Her bilim insanı bir aydındır veya aydın olmalıdır en azından. Toplumu aydınlatma ödevi ile yükümlüdür çünkü, bu nedenle özerk olması gerekir bilimin. Bu durumun önemi hukuk ile en yükseğe çıkar. Bu nedenle yaşanan her kaosta hukuk bilim insanlarının görüşüne başvurulur.
Yeni norm yapımında mutlaka bir hukuk heyetinin varlığı gerekir. Ancak çoğunlukla halka halkı aşağıladığı için uzak duran hukuk bilimcilerin, eşitlik kavramını kendilerinin ihlal ettikleri ve bunun yanı sıra halktan kopuk bir normlar düzeni inşa ettiği de açıktır. Belki de aydınlanamayan hukuk toplumu, bilim insanlarının hukuk ihlalleri ile yanlış tercihlere kendilerine yakın hissetmişler ve yönelmişlerdir.
Uzman olamayan profesör adayları...
Özellikle son zamanlarda hukuk öğrencilerinin de dikkatini çeken uzman olmayan akademisyenler, değil bilim üretme derse girdiği alana bihaber akademisyenler olarak hukuk bilimini negatif etkilemektedir Bununla birlikte torpille hangi alan olursa olsun akademisyen olmayı isteyenlerin taçlandırıldığı görülmekte ve gerçek bilim insanı adaylarının ise hukuktan ve bilimden uzaklaştırıldığı hissedilmektedir.
Bu durumun en önemli örnekleri; özel ve ceza hukukçularının kamu hukuku uzmanı yapılması veya tersi olarak ceza ve kamu hukukçularının özel hukuk uzmanı yapılması yönündedir. Yüksek lisans alanı ve doktora alanları birbiriyle taban tabana zıt alanlara rağmen bu seçimi onaylayan doktora jürileri ve tez danışmanlarının hukuk değil hatır için bilim insanı kimliklerini feda ettikleri de söz götüremeyecek bir gerçektir.

□ □ □ □ □ □ □

▶ [Sorular ve görevler]:
• 1. Metnin "Yeni norm yapımında" sözleriyle başlayıp "hissetmişler ve yönelmişlerdir." sözleriyle biten kısmını, bu son sözler de dahil olmak üzere, değiştirmeden yazın.
• 2. Aşağıdaki ifadeler metinle uyuşuyor mu? Her biri için evet veya hayır deyin ve karara dayanak olan sözleri metinden olduğu gibi alıntılayın.
(a) Her bilim insanı bir aydındır ya da en azından aydın olmalıdır.
(b) Yeni norm yapımında bir hukuk heyetine gerek yoktur.
(c) Yaşanan her kaosta hukuk bilim insanlarının görüşüne başvurulur.
• 3. Metindeki "Yeni norm yapımında mutlaka bir hukuk heyetinin varlığı gerekir." cümlesini İngilizceye çevirin.
Yalnızca metindeki bilgilere dayanın.

▶ [Veri kümesi kayıtları]:
□ □ □ □ □ □ □

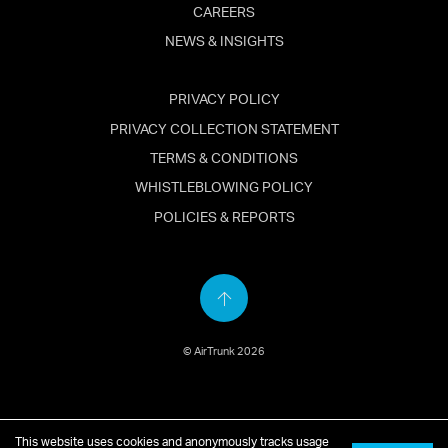
CAREERS
NEWS & INSIGHTS
PRIVACY POLICY
PRIVACY COLLECTION STATEMENT
TERMS & CONDITIONS
WHISTLEBLOWING POLICY
POLICIES & REPORTS
Back
to
© AirTrunk 2026
top
English
简体中文
(
Chinese
)
日本語
(
Japanese
)
This website uses cookies and anonymously tracks usage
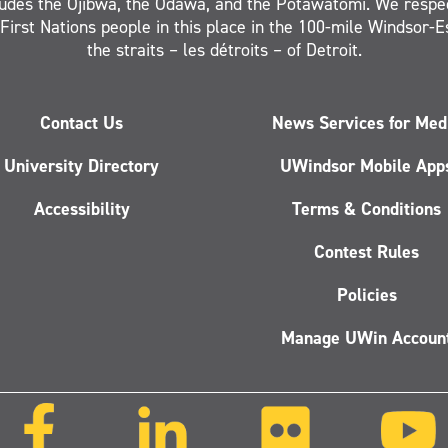
ludes the Ojibwa, the Odawa, and the Potawatomi. We respe
 First Nations people in this place in the 100-mile Windsor-
the straits – les détroits – of Detroit.
Contact Us
News Services for Med
University Directory
UWindsor Mobile App
Accessibility
Terms & Conditions
Contest Rules
Policies
Manage UWin Accoun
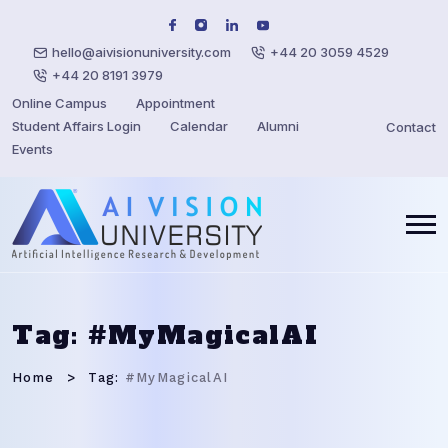
hello@aivisionuniversity.com
+44 20 3059 4529
+44 20 8191 3979
Online Campus
Appointment
Student Affairs Login
Calendar
Alumni
Contact
Events
Tag:
#MyMagicalAI
Home
Tag:
#MyMagicalAI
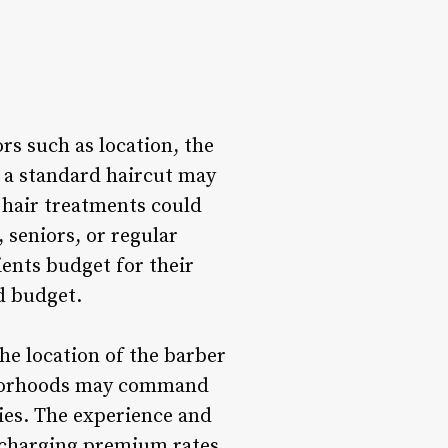
rs such as location, the
e a standard haircut may
r hair treatments could
 seniors, or regular
ients budget for their
d budget.
he location of the barber
ighborhoods may command
ies. The experience and
s charging premium rates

□ □ □ □ □ □ □

▶ [Çözümler]:
• 1.
Yeni norm yapımında mutlaka bir hukuk heyetinin varlığı gerekir. Ancak çoğunlukla halka halkı aşağıladığı için uzak duran hukuk bilimcilerin, eşitlik kavramını kendilerinin ihlal ettikleri ve bunun yanı sıra halktan kopuk bir normlar düzeni inşa ettiği de açıktır. Belki de aydınlanamayan hukuk toplumu, bilim insanlarının hukuk ihlalleri ile yanlış tercihlere kendilerine yakın hissetmişler ve yönelmişlerdir.

• 2.
(a) Evet: "Her bilim insanı bir aydındır veya aydın olmalıdır en azından."
(b) Hayır: "Yeni norm yapımında mutlaka bir hukuk heyetinin varlığı gerekir."
(c) Evet: "Bu nedenle yaşanan her kaosta hukuk bilim insanlarının görüşüne başvurulur."

• 3. The making of new norms necessarily requires the presence of a legal committee.